The NCUA’s actions to understand and address climate-related financial risk are particularly important because its efforts are concentrated at a local level. As a Center for American Progress (CAP) report notes, most efforts to understand climate-related financial risk have a larger geographical scope due to banking regulators’ emphasis on large banks with vast resources; however, the NCUA has taken the lead on gathering information on how climate-related financial risks will impact community-level institutions, as seen in its detailed research note. The NCUA’s research note concludes that credit unions are “not immune to climate-related financial risks” and that the costs and number of climate-related natural disasters is increasing. The NCUA’s efforts are important because many community-level financial institutions are both highly vulnerable to climate-related risks and important to people’s financial well-being.
Additionally, the NCUA’s RFI illustrates the agency’s commitment to addressing the impact of climate-change on community-level financial systems. The RFI, released in April 2023, requests information from interested stakeholders on current and future climate and natural disaster risks to federally insured credit unions, related entities, their members, and the National Credit Union Share Insurance Fund. The RFI emphasized the disproportionate impact of climate-related financial risk on low-income communities and communities of color. The RFI also urged credit unions to consider what “steps [they] could take to mitigate physical risks to ensure continued lending to these populations.” The RFI further advised credit unions to consider that “[f]inancially vulnerable households and communities are the least able to absorb the costs associated with climate-related disasters, so these consumers may have more difficulty adapting to changes in government policies and the natural environment,” meaning that “climate-related financial risks may be amplified for [credit unions] serving these communities.” This RFI highlights the NCUA’s commitment to protecting community banking institutions from the escalating threat of climate-related financial risks.

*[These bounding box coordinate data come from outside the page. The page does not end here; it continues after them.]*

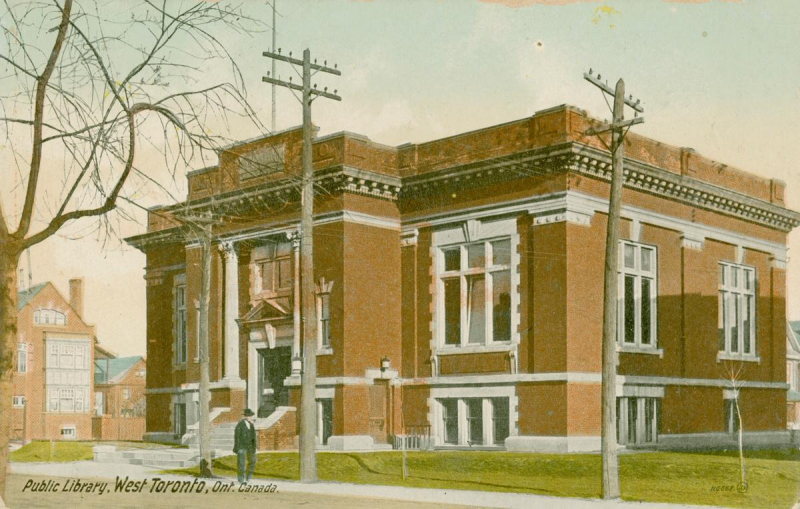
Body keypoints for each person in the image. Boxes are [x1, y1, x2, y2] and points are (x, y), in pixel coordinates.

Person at [234, 408, 257, 484]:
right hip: (242, 446)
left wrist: (254, 447)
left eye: (251, 416)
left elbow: (253, 437)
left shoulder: (251, 425)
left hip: (250, 447)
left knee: (253, 461)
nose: (251, 417)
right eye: (249, 416)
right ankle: (241, 479)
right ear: (245, 417)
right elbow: (237, 437)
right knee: (241, 463)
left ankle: (248, 477)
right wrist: (237, 448)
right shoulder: (240, 425)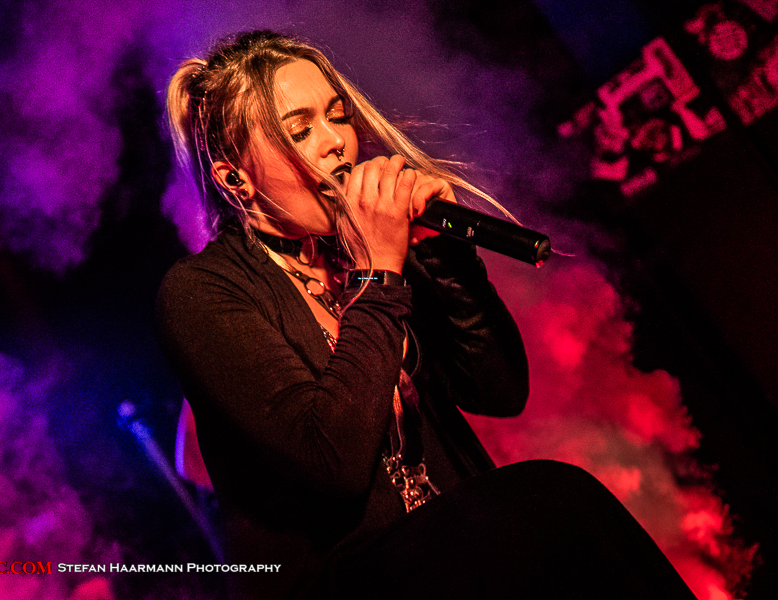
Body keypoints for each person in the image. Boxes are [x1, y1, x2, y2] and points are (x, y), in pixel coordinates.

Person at [157, 30, 698, 600]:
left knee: (565, 514)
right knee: (553, 496)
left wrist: (444, 256)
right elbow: (331, 463)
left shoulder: (373, 253)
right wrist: (377, 275)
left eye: (337, 116)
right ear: (235, 178)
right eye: (300, 131)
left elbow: (499, 390)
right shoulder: (202, 293)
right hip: (349, 581)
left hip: (458, 552)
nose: (336, 142)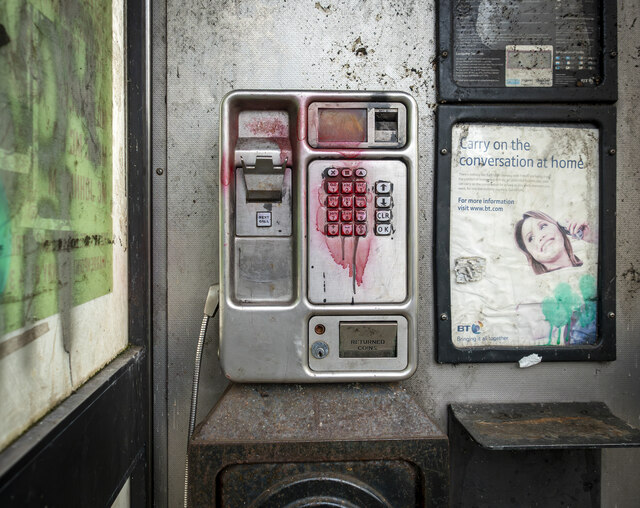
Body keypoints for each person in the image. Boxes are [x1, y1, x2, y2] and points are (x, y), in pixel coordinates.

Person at [514, 210, 596, 275]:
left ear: (560, 228)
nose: (540, 236)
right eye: (531, 238)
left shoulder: (592, 269)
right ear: (529, 253)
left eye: (543, 226)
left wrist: (592, 236)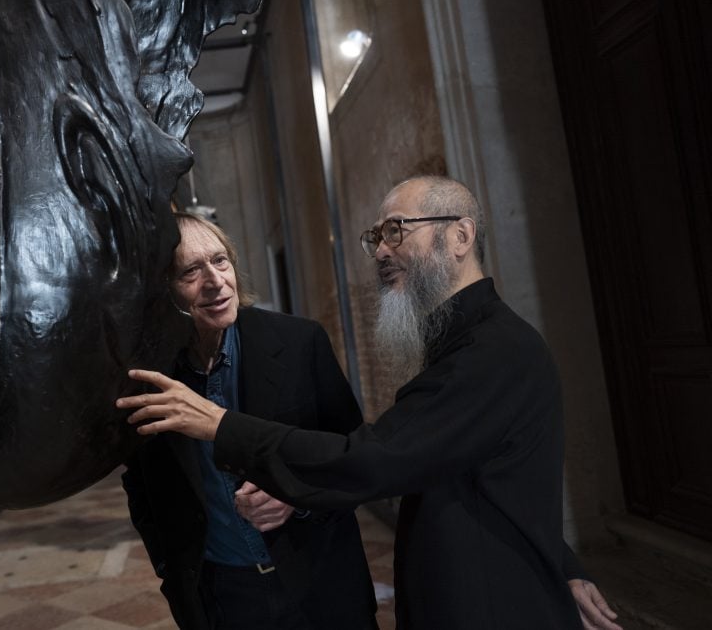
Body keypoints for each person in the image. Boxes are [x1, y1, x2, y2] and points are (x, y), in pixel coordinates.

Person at [118, 177, 622, 630]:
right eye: (377, 237)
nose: (381, 250)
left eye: (397, 231)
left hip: (483, 602)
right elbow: (484, 475)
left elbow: (369, 456)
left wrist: (222, 425)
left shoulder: (492, 352)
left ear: (461, 236)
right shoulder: (463, 343)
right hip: (232, 594)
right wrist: (561, 562)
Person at [121, 211, 378, 629]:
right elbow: (144, 488)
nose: (215, 281)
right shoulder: (148, 378)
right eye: (190, 271)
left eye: (220, 261)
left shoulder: (299, 343)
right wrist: (172, 571)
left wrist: (297, 499)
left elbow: (356, 456)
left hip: (319, 581)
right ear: (161, 291)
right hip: (224, 596)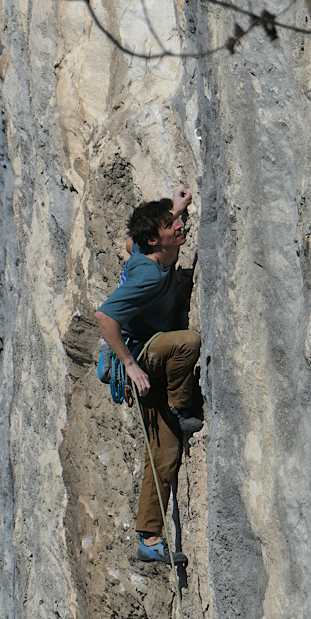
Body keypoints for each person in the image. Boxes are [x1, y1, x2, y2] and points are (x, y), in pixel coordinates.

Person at [95, 186, 202, 564]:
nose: (180, 226)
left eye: (176, 222)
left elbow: (130, 242)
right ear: (157, 239)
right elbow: (104, 317)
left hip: (149, 355)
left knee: (166, 452)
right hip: (143, 354)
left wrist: (175, 207)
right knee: (187, 342)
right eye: (172, 224)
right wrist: (129, 363)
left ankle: (149, 539)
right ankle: (181, 402)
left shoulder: (147, 251)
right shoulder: (149, 277)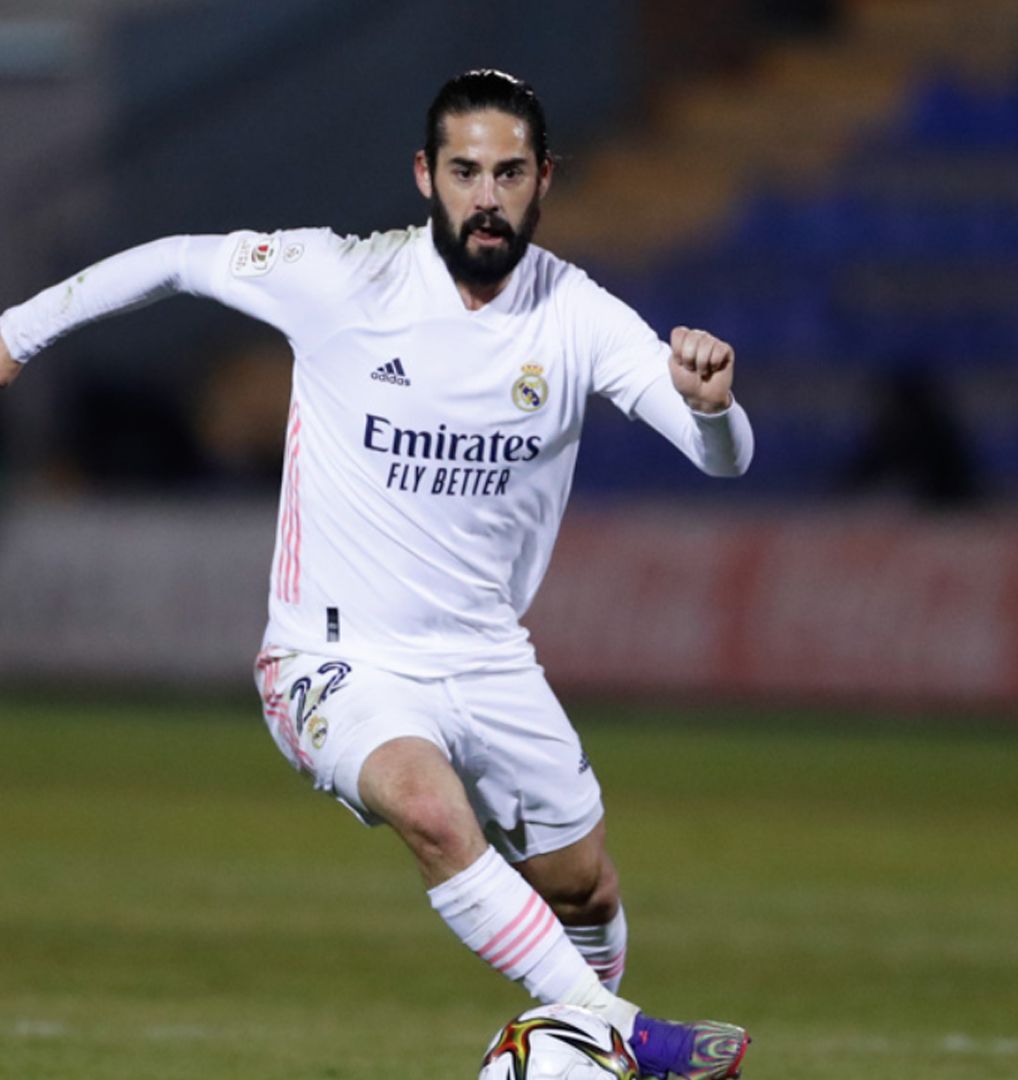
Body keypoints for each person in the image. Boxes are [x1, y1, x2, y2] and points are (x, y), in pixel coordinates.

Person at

How EDF is helping address climate-related risk to community banking
On June 6, 2023, EDF and the Institute for Policy Integrity (IPI) submitted a joint comment letter to the NCUA in response to its RFI. Our comment letter commended the NCUA’s intention to promote safety and soundness by developing guidance, reporting requirements, and other regulatory actions to bolster credit unions’ management of climate-related financial risks. Our comment letter also suggested that the NCUA work with other regulators to address climate-related financial risk, provide credit unions with climate risk guidance, use information from larger banks’ climate scenario analyses, and consider how to mitigate potential harm to disadvantaged communities from climate risk management strategies. EDF and IPI likewise submitted comment letters with similar recommendations in response to the OCC, FDIC, and Federal Reserve’s draft climate-related financial risk management principles.
Climate-related financial risks are no longer a far off possibility; they are a concrete reality affecting people today. U.S. banking and credit union regulators must follow through on their important early steps to ensure people have stable and equitable access to critical financial resources amid a changing climate.